La era Kirchner y la reversión judicial
La presidencia de Néstor Kirchner marcó un giro significativo en la política de derechos humanos. Con el apoyo de familiares de guerrilleros y organizaciones de izquierda, a quienes se les cedió el diseño de esta política, el Poder Judicial se embarcó en una nueva etapa. Una flamante mayoría de la Corte Suprema declaró la invalidez de la Ley de Punto Final, pero de manera selectiva: solo respecto de las fuerzas del orden. Esta doctrina inauguró la era de los llamados “juicios de lesa humanidad” por hechos ocurridos 30, 40 o incluso 50 años atrás.

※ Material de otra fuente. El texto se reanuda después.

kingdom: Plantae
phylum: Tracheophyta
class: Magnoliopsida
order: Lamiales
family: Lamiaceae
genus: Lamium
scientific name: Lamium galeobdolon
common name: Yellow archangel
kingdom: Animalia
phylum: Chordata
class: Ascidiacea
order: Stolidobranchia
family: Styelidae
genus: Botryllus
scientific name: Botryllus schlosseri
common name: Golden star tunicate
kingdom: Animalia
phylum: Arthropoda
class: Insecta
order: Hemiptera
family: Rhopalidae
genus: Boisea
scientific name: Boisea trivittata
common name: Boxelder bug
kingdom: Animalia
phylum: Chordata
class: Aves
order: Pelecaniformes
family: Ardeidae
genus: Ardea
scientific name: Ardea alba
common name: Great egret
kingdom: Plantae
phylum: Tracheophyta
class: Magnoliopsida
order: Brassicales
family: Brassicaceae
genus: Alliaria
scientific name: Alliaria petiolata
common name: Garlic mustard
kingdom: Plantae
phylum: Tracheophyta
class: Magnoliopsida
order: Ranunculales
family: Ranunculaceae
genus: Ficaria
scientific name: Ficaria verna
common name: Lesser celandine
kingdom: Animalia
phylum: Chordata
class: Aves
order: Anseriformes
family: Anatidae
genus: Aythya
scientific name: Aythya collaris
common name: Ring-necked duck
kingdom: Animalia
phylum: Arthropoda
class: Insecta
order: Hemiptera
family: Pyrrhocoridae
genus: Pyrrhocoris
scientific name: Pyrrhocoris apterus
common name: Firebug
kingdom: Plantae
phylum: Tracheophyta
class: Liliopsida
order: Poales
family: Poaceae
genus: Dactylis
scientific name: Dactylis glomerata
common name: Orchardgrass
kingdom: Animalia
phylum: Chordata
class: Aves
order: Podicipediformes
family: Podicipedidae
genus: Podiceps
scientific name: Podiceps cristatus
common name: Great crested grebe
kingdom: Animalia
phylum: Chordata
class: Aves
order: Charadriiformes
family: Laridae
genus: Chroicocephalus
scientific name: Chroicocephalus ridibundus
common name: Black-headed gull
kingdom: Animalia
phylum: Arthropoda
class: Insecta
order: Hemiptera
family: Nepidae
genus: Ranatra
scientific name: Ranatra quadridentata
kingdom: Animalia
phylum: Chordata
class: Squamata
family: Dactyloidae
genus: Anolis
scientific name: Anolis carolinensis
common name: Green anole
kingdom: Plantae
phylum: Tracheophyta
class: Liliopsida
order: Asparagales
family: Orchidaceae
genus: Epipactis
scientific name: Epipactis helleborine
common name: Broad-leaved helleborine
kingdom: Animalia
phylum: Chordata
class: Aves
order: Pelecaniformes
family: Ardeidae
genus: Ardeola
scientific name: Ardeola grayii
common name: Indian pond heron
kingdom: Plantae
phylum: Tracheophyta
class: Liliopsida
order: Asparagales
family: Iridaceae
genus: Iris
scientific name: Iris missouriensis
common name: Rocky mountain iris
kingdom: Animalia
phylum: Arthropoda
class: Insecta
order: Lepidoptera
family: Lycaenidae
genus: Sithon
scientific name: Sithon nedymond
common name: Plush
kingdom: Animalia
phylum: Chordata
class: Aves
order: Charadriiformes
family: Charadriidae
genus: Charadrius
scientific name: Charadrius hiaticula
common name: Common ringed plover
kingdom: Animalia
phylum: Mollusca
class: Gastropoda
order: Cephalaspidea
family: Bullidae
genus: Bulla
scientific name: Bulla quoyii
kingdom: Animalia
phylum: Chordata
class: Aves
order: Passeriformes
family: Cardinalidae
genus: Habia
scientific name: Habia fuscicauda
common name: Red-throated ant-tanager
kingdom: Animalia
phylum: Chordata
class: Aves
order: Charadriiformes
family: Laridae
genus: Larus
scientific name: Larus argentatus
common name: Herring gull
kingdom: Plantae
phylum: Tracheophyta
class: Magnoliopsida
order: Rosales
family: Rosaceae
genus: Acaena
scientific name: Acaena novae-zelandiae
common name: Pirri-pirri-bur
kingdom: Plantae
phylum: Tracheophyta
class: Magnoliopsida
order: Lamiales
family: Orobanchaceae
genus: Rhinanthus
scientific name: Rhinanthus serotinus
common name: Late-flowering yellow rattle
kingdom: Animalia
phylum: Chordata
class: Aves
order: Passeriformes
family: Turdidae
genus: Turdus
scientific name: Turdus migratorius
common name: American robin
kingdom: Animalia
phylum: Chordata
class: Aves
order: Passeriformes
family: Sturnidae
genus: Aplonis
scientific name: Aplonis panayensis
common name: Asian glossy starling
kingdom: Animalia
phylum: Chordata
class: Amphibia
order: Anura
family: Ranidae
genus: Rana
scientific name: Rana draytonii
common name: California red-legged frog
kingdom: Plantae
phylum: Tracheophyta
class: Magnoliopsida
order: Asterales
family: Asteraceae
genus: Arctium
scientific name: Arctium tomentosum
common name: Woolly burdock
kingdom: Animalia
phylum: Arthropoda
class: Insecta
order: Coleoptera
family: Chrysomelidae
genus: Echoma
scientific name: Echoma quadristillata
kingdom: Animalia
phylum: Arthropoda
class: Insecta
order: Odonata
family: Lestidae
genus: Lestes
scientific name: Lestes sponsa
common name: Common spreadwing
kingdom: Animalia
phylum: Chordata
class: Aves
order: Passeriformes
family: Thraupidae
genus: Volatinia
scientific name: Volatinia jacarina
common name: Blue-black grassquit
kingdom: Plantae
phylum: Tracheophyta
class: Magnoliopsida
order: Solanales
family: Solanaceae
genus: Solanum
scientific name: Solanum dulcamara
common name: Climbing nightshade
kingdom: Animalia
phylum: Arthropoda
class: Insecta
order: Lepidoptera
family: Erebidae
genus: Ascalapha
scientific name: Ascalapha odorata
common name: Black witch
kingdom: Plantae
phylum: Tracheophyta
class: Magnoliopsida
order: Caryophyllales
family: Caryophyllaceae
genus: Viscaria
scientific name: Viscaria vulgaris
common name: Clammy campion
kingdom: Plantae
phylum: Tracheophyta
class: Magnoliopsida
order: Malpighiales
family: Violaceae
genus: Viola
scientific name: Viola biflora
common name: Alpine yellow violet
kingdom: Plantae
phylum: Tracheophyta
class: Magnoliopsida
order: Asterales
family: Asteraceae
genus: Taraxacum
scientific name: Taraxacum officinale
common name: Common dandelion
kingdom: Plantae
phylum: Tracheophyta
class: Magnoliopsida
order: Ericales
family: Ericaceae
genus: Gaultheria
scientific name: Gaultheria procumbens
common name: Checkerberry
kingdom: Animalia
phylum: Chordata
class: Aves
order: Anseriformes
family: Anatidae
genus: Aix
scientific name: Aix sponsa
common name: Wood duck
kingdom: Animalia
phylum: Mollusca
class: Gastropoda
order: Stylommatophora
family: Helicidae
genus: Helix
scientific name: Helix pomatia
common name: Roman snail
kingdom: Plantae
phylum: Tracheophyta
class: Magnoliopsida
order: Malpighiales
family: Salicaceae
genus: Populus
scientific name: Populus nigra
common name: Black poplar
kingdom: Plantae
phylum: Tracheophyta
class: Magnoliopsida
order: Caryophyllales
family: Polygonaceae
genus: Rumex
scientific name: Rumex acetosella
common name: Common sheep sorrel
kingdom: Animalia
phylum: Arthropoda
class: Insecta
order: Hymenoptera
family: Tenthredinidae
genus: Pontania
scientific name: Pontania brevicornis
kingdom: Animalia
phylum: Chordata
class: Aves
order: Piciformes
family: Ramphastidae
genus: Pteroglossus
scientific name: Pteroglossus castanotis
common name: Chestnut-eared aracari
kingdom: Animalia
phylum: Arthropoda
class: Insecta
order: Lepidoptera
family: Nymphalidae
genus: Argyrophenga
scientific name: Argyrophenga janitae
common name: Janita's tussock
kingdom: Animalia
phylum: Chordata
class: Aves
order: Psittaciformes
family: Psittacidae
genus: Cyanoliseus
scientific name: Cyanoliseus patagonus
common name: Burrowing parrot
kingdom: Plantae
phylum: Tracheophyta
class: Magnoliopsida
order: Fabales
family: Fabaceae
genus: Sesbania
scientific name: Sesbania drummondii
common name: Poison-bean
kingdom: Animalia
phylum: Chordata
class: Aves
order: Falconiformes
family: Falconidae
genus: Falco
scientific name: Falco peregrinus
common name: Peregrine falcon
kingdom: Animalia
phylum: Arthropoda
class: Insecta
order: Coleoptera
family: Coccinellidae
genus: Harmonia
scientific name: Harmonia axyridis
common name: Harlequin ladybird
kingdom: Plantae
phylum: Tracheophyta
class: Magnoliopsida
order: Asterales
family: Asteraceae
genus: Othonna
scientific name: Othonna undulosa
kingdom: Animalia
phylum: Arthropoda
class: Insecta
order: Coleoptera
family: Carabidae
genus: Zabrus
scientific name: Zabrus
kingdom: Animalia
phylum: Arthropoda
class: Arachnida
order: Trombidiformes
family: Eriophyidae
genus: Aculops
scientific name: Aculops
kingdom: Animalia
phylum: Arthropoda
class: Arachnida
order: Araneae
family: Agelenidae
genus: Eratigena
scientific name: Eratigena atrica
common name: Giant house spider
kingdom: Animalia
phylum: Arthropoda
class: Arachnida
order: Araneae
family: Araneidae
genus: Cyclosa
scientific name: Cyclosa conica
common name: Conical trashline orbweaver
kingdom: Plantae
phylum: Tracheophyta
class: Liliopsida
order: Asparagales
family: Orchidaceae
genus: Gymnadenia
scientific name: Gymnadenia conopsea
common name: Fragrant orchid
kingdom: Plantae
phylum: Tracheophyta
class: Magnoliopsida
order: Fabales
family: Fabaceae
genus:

A partir de entonces, familiares de guerrilleros y organizaciones de izquierda persiguieron a quienes los habían combatido y juzgado desde 1973. Más de tres mil hombres y mujeres de las fuerzas armadas, de seguridad y de servicios penitenciarios, así como más de 35 jueces y fiscales federales, fueron detenidos. La asimetría se hizo evidente: mientras el brigadier Orlando Ramón Agosti, comandante de la Fuerza Aérea y miembro de la Junta Militar, fue condenado en la causa 13/84 a cuatro años y medio de prisión, en 2022 el excabo de la Fuerza Aérea Julio Narciso Flores, quien tenía 18 años al momento de los hechos y hoy es un anciano, fue sentenciado a 25 años de prisión. En contraste, el exterrorista Raúl Argemí, señalado como autor del asesinato del doctor Quiroga, fue apresado, juzgado y condenado, pero se le conmutó la pena y se lo indemnizó con 209.409 dólares por los 11 años que pasó en la cárcel.
Dejar firme la amnistía para los guerrilleros y revocarla para soldados, policías, jueces y fiscales que los combatieron o juzgaron ha sido interpretado como un mensaje contundente para asegurar la impunidad de ciertos delitos y una advertencia para quienes combatan la delincuencia en el futuro. En estos procesos, incluso se han documentado casos inventados décadas después de los hechos, con el fin de prolongar el escarnio, el odio y multiplicar indemnizaciones y beneficiarios. La amnistía, tradición parlamentaria argentina para pacificar conflictos sociales, ha dejado de ser un instrumento de reconciliación debido a esta política y doctrina. Constituyen, a partir de una “política de Estado” que no varía, una demostración de impunidad para algunos y la base para asegurar la venganza sobre otros.